Quero Minha Mãe, Adélia Prado

Minha vontade é sentar numa pedra e ficar quieta pelo resto da vida, não pentear nem os cabelos, errei tanto com filho, a realidade é horrorosa, não estou nem aguentando nada de nada. Entendo por que o Cirilo matou o cachorro da mulher a pontapé, entendo sim.

Quero Minha Mãe, de Adélia Prado, é uma narrativa “despedaçada”, como aqueles cadernos que usamos para escrever alguns pensamentos e guardamos na gaveta. Depois de dias, a gente se lembra dele, escreve mais alguma coisa e guarda novamente no mesmo lugar. Foi isto que percebi ao ler a obra.

Na primeira folha, somos impactados: Olímpia é diagnosticada com câncer e discorre sobre isto em pensamentos soltos. A cada página é como se fôssemos levados pelo inconsciente — que na verdade está bem consciente — da autora. Cada página, um rabisco. Na época de lançamento, Adélia estava prestes a completar 70 anos. Uma vida inteira de experiências posta em poucas folhas de papel.

A grande referência da autora durante a narrativa é, obviamente, a sua mãe. Num trecho, ela diz: “Estou me lembrando da minha mãe, morreu num mês de setembro, a três meses da minha formatura no ginásio, cercada de travesseiros, os lábios muito roxos, puxando o ar, minhas tias, meu pai, meus irmãos em volta”.

A história do livro — e a narrativa da autora — me fez lembrar de minha tia-avó. Ela se chamava Tainha, com o ‘a’ nasalizado, como em ‘são’. Morava sozinha, tinha dois gatos (o Chitãozinho e o Xororó), gostava de ler, mas nunca escrevia. Consigo imaginar Tainha falando que nem Olímpia, observando causos da vida, falando do câncer, das relações com as irmãs e pessoas próximas. Rezando as aves-marias, pedindo perdão a Deus por algum deslize e em seguida cometendo-o sem dó.

Precisamos de nossas mães. No meio da turbulência, nos dão um pedacinho de paz. Aquela paz que reconforta, faz lembrar um boa época da vida, que assopra o coração nervoso e acalenta nosso ser. No meio de tudo isto, Olímpia só queria sua mãe.

• [O que fazer]:
• 1. Liste todas as pessoas que, segundo o trecho do livro citado na resenha, estavam em volta da mãe quando ela morreu.
• 2. Reescreva a parte da resenha que começa em "A grande referência" e vai até "cometendo-o sem dó.", trocando "tia-avó" por "avó".
As entradas seguintes vêm de outra fonte.

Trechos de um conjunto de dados
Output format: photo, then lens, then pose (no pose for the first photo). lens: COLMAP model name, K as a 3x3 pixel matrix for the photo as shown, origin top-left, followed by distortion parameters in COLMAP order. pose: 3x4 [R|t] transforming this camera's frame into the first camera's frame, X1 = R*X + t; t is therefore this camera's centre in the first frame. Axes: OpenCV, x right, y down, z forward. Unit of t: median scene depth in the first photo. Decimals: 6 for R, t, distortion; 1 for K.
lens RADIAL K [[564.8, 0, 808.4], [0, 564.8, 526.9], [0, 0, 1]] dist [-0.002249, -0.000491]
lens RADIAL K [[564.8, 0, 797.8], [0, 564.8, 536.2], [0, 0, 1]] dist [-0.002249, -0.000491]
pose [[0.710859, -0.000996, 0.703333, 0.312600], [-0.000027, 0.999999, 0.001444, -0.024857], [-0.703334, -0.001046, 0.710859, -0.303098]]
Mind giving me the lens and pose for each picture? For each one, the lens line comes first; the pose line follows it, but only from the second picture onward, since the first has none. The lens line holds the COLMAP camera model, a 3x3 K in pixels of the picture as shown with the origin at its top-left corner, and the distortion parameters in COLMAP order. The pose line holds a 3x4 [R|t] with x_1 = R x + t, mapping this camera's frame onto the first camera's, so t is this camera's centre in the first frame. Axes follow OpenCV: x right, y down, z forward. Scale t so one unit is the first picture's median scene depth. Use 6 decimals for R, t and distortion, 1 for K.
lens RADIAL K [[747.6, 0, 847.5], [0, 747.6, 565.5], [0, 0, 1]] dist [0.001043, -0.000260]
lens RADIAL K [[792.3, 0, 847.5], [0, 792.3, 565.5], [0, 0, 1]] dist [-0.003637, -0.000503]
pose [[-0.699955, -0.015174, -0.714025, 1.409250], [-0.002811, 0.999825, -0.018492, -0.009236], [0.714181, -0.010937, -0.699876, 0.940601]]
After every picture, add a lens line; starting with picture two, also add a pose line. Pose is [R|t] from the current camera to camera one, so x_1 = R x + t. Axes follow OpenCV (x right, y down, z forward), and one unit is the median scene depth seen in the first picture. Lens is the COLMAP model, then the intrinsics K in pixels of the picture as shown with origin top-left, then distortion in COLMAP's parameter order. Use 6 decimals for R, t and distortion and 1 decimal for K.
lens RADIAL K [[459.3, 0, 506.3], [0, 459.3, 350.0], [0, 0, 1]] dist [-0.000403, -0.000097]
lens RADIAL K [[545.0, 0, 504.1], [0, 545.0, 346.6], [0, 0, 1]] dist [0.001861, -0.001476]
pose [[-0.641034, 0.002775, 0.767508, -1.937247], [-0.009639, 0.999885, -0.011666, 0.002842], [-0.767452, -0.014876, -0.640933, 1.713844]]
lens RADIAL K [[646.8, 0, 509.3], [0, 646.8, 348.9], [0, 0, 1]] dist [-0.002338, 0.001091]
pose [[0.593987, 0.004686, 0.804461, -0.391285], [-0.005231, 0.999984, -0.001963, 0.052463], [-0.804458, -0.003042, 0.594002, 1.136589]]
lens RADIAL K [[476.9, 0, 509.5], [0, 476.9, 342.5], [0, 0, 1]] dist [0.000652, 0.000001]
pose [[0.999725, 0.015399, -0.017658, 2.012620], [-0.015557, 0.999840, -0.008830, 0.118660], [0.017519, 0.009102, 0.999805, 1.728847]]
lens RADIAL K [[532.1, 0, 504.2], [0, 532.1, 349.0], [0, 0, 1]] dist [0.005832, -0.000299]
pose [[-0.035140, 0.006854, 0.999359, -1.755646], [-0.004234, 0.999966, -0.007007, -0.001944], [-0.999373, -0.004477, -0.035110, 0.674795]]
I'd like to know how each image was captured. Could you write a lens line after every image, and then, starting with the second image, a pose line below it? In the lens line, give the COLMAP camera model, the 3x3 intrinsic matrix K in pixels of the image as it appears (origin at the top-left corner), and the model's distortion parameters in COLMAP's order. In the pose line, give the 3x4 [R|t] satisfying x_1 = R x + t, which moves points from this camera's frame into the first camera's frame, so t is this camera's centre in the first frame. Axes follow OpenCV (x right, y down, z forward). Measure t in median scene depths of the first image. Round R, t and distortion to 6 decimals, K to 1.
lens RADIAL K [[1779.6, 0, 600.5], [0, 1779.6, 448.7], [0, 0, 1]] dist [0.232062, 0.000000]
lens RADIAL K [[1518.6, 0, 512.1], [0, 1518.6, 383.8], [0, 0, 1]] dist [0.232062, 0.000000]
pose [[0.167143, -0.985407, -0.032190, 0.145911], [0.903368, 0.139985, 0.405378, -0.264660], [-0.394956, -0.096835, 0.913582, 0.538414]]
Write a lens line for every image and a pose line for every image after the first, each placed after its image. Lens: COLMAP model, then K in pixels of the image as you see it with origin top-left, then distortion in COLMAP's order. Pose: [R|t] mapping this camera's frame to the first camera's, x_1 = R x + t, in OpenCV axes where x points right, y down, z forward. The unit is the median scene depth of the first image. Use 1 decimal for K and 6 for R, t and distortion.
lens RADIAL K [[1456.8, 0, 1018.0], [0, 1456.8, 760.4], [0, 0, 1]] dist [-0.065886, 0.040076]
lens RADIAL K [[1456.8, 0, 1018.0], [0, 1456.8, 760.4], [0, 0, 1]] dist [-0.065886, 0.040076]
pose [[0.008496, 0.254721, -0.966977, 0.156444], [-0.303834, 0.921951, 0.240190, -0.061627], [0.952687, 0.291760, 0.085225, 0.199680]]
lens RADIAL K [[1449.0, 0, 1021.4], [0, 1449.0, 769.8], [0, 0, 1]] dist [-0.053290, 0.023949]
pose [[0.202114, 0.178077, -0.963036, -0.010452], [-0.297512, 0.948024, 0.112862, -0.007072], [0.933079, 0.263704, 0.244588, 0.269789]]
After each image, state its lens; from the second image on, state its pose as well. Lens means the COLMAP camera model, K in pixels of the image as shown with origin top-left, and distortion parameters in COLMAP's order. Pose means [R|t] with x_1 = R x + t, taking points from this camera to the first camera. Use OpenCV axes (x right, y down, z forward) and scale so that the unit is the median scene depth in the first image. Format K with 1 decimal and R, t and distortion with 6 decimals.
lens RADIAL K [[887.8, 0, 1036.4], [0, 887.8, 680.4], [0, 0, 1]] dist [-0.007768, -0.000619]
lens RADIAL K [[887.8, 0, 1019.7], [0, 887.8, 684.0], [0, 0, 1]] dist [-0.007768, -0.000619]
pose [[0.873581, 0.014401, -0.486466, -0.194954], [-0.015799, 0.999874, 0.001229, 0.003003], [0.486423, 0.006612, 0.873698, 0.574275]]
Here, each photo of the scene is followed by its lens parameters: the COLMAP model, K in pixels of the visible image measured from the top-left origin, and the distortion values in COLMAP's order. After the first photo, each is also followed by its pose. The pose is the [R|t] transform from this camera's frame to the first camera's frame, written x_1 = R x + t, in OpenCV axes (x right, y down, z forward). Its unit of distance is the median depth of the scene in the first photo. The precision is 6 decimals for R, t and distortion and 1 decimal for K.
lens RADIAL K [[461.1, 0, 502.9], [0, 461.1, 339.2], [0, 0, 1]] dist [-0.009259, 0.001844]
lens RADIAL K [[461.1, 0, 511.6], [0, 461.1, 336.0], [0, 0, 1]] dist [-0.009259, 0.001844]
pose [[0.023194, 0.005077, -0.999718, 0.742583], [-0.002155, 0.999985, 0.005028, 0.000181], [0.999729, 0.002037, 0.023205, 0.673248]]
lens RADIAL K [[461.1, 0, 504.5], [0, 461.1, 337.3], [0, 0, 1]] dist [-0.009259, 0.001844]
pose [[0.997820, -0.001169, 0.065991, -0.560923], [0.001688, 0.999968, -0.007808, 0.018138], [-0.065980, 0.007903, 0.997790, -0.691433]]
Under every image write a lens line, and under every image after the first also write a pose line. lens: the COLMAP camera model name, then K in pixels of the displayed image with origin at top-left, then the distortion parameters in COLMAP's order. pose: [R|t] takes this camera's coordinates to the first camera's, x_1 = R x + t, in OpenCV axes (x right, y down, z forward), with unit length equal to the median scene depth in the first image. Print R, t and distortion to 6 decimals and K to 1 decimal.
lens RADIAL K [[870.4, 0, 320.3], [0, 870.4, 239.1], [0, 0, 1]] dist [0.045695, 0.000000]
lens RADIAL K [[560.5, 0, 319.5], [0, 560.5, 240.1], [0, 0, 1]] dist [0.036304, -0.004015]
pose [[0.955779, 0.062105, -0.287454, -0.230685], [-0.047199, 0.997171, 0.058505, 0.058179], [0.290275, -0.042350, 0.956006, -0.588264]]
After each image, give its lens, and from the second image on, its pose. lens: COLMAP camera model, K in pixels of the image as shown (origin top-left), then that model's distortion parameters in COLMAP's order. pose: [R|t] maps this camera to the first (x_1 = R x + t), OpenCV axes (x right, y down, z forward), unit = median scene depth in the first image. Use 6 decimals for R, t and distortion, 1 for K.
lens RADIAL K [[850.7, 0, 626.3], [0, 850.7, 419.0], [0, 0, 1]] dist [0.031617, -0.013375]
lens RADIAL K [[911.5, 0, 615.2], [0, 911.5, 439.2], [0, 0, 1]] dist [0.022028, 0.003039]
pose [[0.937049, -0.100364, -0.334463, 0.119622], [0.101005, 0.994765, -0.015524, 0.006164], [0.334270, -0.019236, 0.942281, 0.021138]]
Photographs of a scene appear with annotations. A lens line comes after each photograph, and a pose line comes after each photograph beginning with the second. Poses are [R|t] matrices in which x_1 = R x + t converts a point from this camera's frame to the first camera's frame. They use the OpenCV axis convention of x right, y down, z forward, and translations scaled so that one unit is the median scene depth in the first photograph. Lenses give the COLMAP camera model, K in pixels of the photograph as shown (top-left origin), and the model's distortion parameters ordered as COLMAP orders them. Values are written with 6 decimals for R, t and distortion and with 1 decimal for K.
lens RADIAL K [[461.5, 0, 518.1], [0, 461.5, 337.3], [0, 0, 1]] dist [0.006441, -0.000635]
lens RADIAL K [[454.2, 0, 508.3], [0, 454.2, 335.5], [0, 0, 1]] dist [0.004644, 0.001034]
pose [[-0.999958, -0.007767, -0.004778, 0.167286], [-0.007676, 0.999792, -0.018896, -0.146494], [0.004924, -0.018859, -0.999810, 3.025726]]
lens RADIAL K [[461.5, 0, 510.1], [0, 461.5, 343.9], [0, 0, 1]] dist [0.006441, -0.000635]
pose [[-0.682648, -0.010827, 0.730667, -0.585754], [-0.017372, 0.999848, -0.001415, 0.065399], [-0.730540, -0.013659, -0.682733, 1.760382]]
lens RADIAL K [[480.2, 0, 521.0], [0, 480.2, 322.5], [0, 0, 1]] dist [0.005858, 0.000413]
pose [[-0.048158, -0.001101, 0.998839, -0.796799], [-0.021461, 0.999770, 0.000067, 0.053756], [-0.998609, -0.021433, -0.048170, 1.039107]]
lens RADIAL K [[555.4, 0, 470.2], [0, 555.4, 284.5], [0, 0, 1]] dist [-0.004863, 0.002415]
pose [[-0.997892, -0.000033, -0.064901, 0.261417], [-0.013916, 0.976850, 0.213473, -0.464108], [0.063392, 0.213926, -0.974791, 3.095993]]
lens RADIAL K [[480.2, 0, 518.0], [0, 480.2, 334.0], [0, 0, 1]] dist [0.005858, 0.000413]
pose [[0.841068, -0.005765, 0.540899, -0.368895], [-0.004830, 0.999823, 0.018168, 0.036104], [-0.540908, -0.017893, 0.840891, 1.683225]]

• [Respostas]:
• 1. Minhas tias, meu pai, meus irmãos.

• 2.
A grande referência da autora durante a narrativa é, obviamente, a sua mãe. Num trecho, ela diz: “Estou me lembrando da minha mãe, morreu num mês de setembro, a três meses da minha formatura no ginásio, cercada de travesseiros, os lábios muito roxos, puxando o ar, minhas tias, meu pai, meus irmãos em volta”.

A história do livro — e a narrativa da autora — me fez lembrar de minha avó. Ela se chamava Tainha, com o ‘a’ nasalizado, como em ‘são’. Morava sozinha, tinha dois gatos (o Chitãozinho e o Xororó), gostava de ler, mas nunca escrevia. Consigo imaginar Tainha falando que nem Olímpia, observando causos da vida, falando do câncer, das relações com as irmãs e pessoas próximas. Rezando as aves-marias, pedindo perdão a Deus por algum deslize e em seguida cometendo-o sem dó.